■ WHAT TO WORK ON:
Extract every line of the saved entries that contains the string "conversations". Matching is case-sensitive.

■ Saved entries:
══════

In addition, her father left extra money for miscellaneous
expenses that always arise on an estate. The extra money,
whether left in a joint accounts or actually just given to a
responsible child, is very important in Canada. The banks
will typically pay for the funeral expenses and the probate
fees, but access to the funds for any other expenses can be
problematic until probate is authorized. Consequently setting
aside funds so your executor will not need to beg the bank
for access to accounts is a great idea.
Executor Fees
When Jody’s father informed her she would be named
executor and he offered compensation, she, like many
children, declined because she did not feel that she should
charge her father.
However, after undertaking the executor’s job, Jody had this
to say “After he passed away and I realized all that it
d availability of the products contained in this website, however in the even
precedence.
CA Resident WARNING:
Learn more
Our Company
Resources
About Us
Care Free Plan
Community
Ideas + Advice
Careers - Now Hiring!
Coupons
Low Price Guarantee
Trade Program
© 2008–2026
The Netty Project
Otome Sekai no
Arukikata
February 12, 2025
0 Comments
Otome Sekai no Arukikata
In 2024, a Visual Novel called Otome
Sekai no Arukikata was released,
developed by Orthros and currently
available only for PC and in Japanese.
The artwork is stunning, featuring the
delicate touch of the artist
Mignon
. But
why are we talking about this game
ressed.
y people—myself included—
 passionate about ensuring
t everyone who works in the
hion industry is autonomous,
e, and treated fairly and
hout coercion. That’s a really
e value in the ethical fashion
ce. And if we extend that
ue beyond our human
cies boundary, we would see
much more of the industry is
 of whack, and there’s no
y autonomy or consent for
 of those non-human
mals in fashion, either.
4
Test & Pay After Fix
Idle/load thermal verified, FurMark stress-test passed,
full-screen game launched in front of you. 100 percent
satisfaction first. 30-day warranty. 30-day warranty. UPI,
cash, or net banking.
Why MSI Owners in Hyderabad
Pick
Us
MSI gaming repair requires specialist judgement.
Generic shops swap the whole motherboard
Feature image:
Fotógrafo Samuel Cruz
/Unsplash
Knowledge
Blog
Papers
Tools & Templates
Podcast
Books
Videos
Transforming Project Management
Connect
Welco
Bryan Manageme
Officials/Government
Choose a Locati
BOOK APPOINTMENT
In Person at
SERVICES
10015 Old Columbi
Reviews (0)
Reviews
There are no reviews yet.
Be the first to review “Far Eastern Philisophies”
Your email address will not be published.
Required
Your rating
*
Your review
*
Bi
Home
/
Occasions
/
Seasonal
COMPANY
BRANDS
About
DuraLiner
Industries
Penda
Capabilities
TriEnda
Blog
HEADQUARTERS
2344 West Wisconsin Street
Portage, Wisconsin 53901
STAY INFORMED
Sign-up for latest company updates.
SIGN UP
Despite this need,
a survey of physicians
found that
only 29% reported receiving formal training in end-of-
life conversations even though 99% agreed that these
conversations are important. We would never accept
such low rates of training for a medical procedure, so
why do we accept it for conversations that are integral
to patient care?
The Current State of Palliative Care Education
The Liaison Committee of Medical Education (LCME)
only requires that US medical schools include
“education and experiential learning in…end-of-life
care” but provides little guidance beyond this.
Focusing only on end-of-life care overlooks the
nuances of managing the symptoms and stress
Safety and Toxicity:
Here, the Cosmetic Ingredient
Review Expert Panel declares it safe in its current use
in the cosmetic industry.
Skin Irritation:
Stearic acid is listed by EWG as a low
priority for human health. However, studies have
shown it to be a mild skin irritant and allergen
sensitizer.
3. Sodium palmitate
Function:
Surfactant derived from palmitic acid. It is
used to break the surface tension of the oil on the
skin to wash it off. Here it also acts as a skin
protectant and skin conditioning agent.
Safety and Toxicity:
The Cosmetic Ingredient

══════

■ WORKED SOLUTION:
life conversations even though 99% agreed that these
conversations are important. We would never accept
why do we accept it for conversations that are integral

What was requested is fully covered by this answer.